Go through the data below and return each line containing the word "level".

====== Extracted entries ======

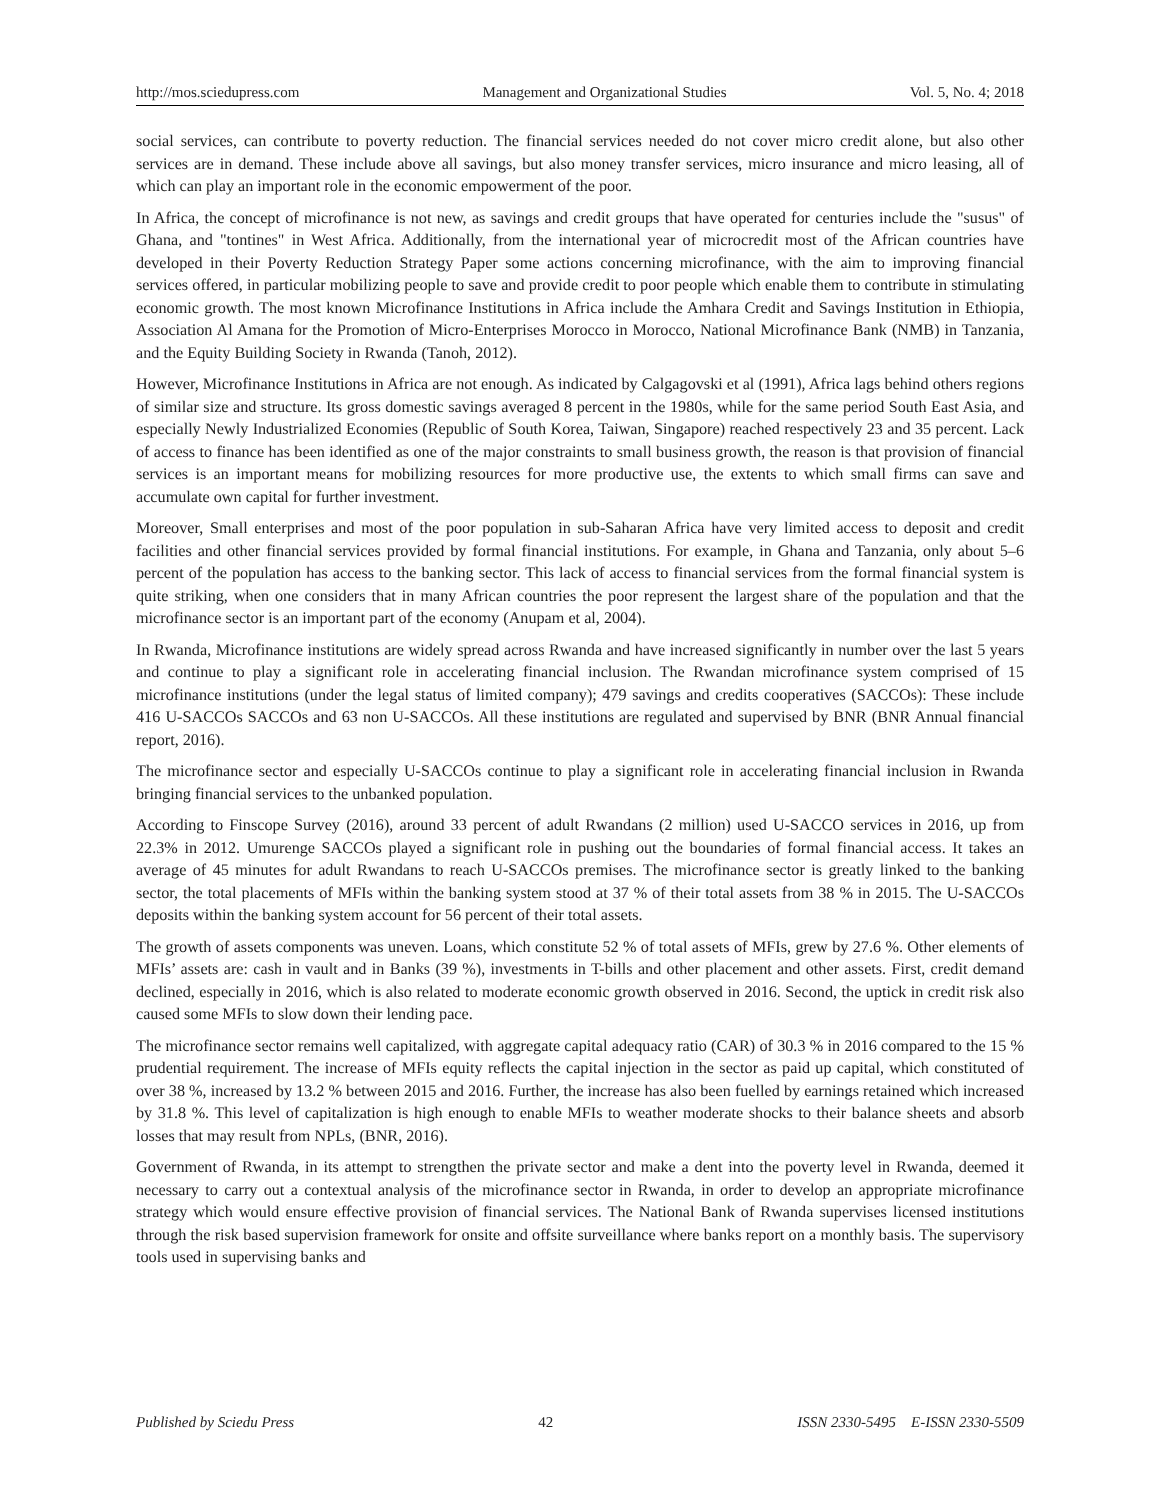http://mos.sciedupress.com Management and Organizational Studies Vol. 5, No. 4; 2018
social services, can contribute to poverty reduction. The financial services needed do not cover micro credit alone, but also other services are in demand. These include above all savings, but also money transfer services, micro insurance and micro leasing, all of which can play an important role in the economic empowerment of the poor.
In Africa, the concept of microfinance is not new, as savings and credit groups that have operated for centuries include the "susus" of Ghana, and "tontines" in West Africa. Additionally, from the international year of microcredit most of the African countries have developed in their Poverty Reduction Strategy Paper some actions concerning microfinance, with the aim to improving financial services offered, in particular mobilizing people to save and provide credit to poor people which enable them to contribute in stimulating economic growth. The most known Microfinance Institutions in Africa include the Amhara Credit and Savings Institution in Ethiopia, Association Al Amana for the Promotion of Micro-Enterprises Morocco in Morocco, National Microfinance Bank (NMB) in Tanzania, and the Equity Building Society in Rwanda (Tanoh, 2012).
However, Microfinance Institutions in Africa are not enough. As indicated by Calgagovski et al (1991), Africa lags behind others regions of similar size and structure. Its gross domestic savings averaged 8 percent in the 1980s, while for the same period South East Asia, and especially Newly Industrialized Economies (Republic of South Korea, Taiwan, Singapore) reached respectively 23 and 35 percent. Lack of access to finance has been identified as one of the major constraints to small business growth, the reason is that provision of financial services is an important means for mobilizing resources for more productive use, the extents to which small firms can save and accumulate own capital for further investment.
Moreover, Small enterprises and most of the poor population in sub-Saharan Africa have very limited access to deposit and credit facilities and other financial services provided by formal financial institutions. For example, in Ghana and Tanzania, only about 5–6 percent of the population has access to the banking sector. This lack of access to financial services from the formal financial system is quite striking, when one considers that in many African countries the poor represent the largest share of the population and that the microfinance sector is an important part of the economy (Anupam et al, 2004).
In Rwanda, Microfinance institutions are widely spread across Rwanda and have increased significantly in number over the last 5 years and continue to play a significant role in accelerating financial inclusion. The Rwandan microfinance system comprised of 15 microfinance institutions (under the legal status of limited company); 479 savings and credits cooperatives (SACCOs): These include 416 U-SACCOs SACCOs and 63 non U-SACCOs. All these institutions are regulated and supervised by BNR (BNR Annual financial report, 2016).
The microfinance sector and especially U-SACCOs continue to play a significant role in accelerating financial inclusion in Rwanda bringing financial services to the unbanked population.
According to Finscope Survey (2016), around 33 percent of adult Rwandans (2 million) used U-SACCO services in 2016, up from 22.3% in 2012. Umurenge SACCOs played a significant role in pushing out the boundaries of formal financial access. It takes an average of 45 minutes for adult Rwandans to reach U-SACCOs premises. The microfinance sector is greatly linked to the banking sector, the total placements of MFIs within the banking system stood at 37 % of their total assets from 38 % in 2015. The U-SACCOs deposits within the banking system account for 56 percent of their total assets.
The growth of assets components was uneven. Loans, which constitute 52 % of total assets of MFIs, grew by 27.6 %. Other elements of MFIs’ assets are: cash in vault and in Banks (39 %), investments in T-bills and other placement and other assets. First, credit demand declined, especially in 2016, which is also related to moderate economic growth observed in 2016. Second, the uptick in credit risk also caused some MFIs to slow down their lending pace.
The microfinance sector remains well capitalized, with aggregate capital adequacy ratio (CAR) of 30.3 % in 2016 compared to the 15 % prudential requirement. The increase of MFIs equity reflects the capital injection in the sector as paid up capital, which constituted of over 38 %, increased by 13.2 % between 2015 and 2016. Further, the increase has also been fuelled by earnings retained which increased by 31.8 %. This level of capitalization is high enough to enable MFIs to weather moderate shocks to their balance sheets and absorb losses that may result from NPLs, (BNR, 2016).
Government of Rwanda, in its attempt to strengthen the private sector and make a dent into the poverty level in Rwanda, deemed it necessary to carry out a contextual analysis of the microfinance sector in Rwanda, in order to develop an appropriate microfinance strategy which would ensure effective provision of financial services. The National Bank of Rwanda supervises licensed institutions through the risk based supervision framework for onsite and offsite surveillance where banks report on a monthly basis. The supervisory tools used in supervising banks and
Published by Sciedu Press 42 ISSN 2330-5495 E-ISSN 2330-5509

======

Solution for this task:
The microfinance sector remains well capitalized, with aggregate capital adequacy ratio (CAR) of 30.3 % in 2016 compared to the 15 % prudential requirement. The increase of MFIs equity reflects the capital injection in the sector as paid up capital, which constituted of over 38 %, increased by 13.2 % between 2015 and 2016. Further, the increase has also been fuelled by earnings retained which increased by 31.8 %. This level of capitalization is high enough to enable MFIs to weather moderate shocks to their balance sheets and absorb losses that may result from NPLs, (BNR, 2016).
Government of Rwanda, in its attempt to strengthen the private sector and make a dent into the poverty level in Rwanda, deemed it necessary to carry out a contextual analysis of the microfinance sector in Rwanda, in order to develop an appropriate microfinance strategy which would ensure effective provision of financial services. The National Bank of Rwanda supervises licensed institutions through the risk based supervision framework for onsite and offsite surveillance where banks report on a monthly basis. The supervisory tools used in supervising banks and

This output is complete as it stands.